# [Dataset excerpt]
========================================================================

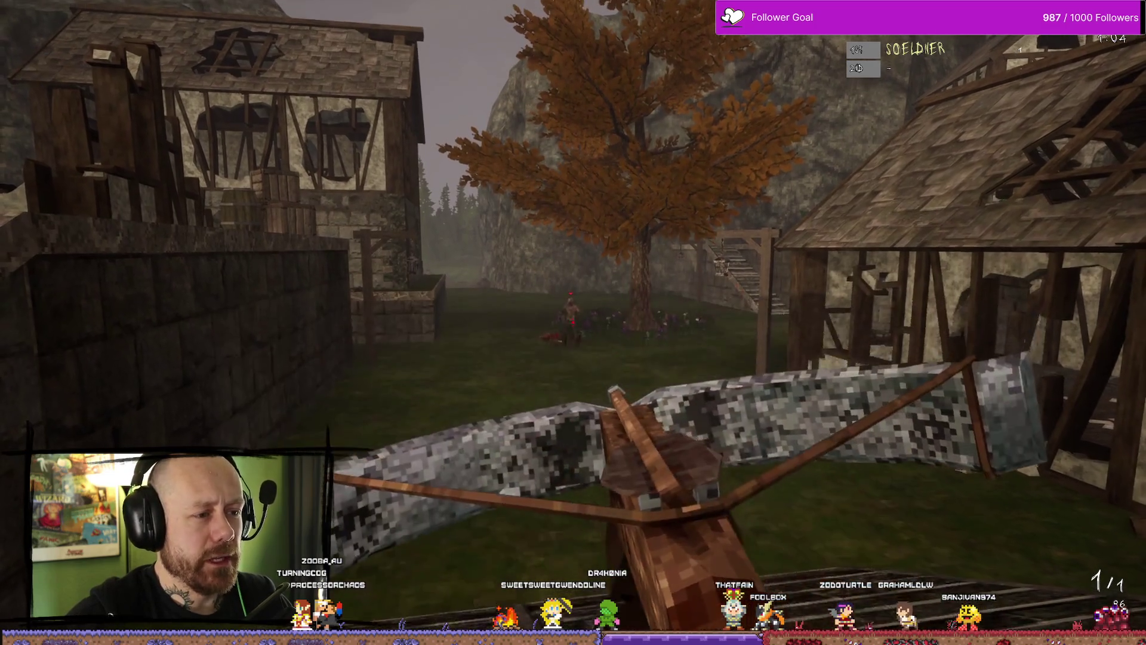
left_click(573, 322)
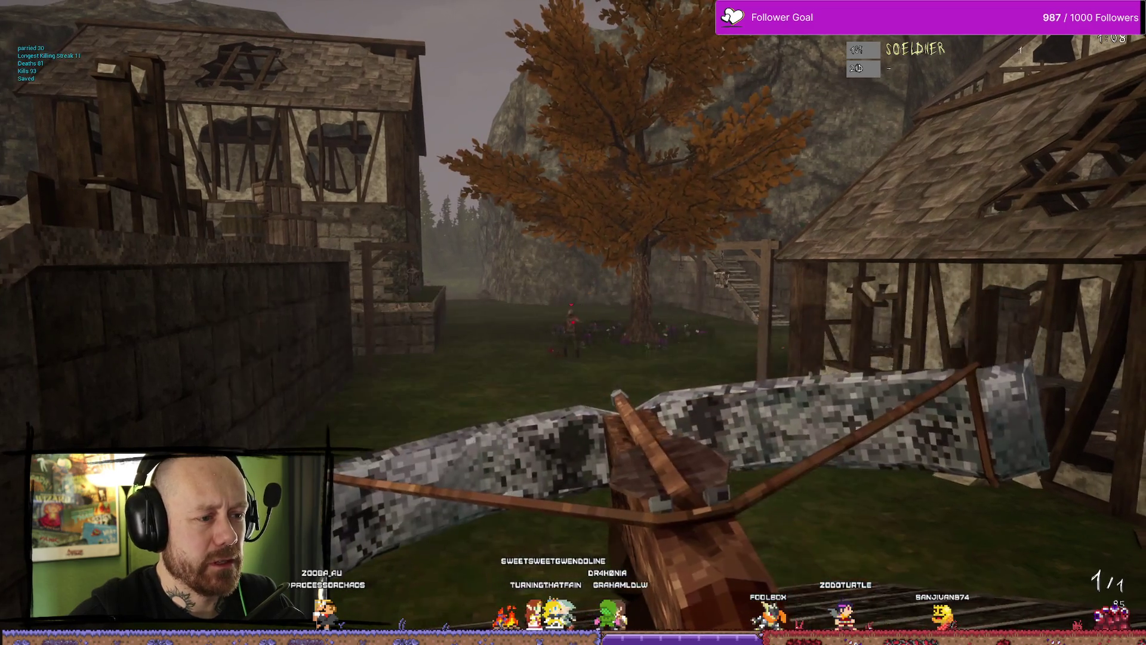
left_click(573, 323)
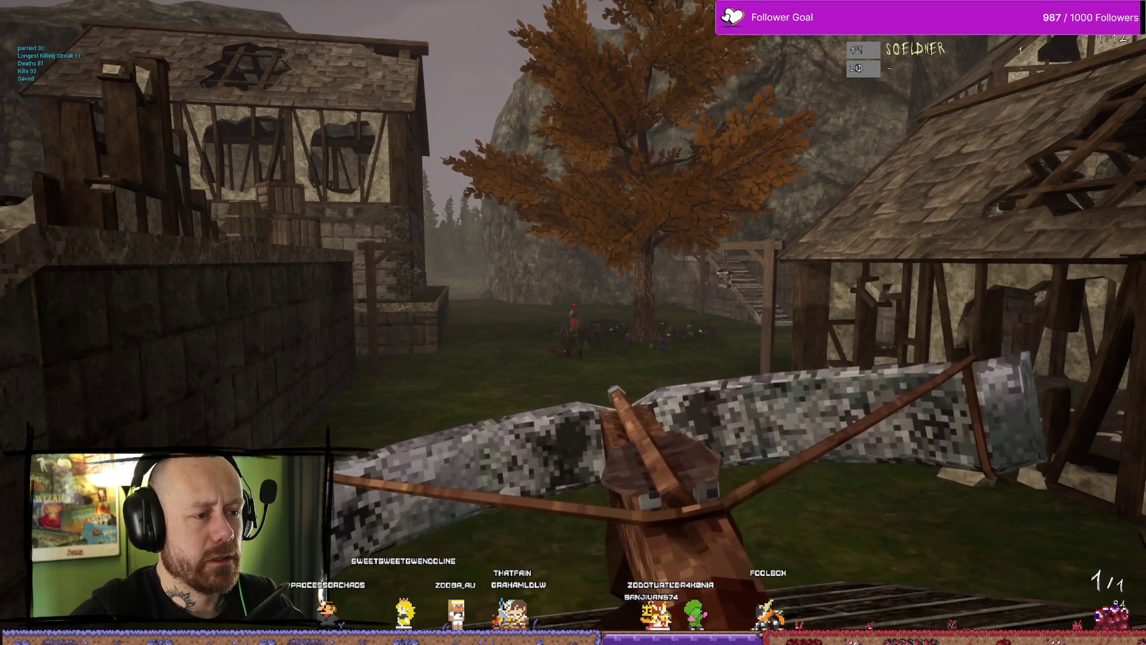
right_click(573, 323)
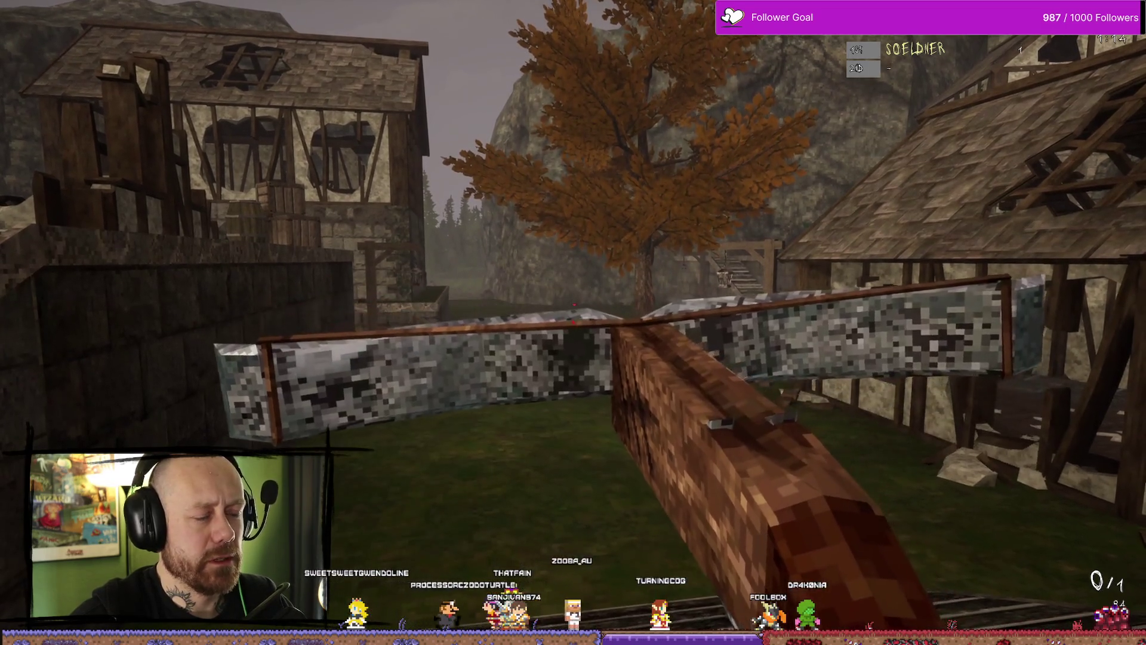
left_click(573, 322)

========================================================================

# [Task requirements]
In your output, repeat the listing above exactly and include none of the pictures.

# [Task response]
left_click(573, 322)
left_click(573, 323)
right_click(573, 323)
left_click(573, 322)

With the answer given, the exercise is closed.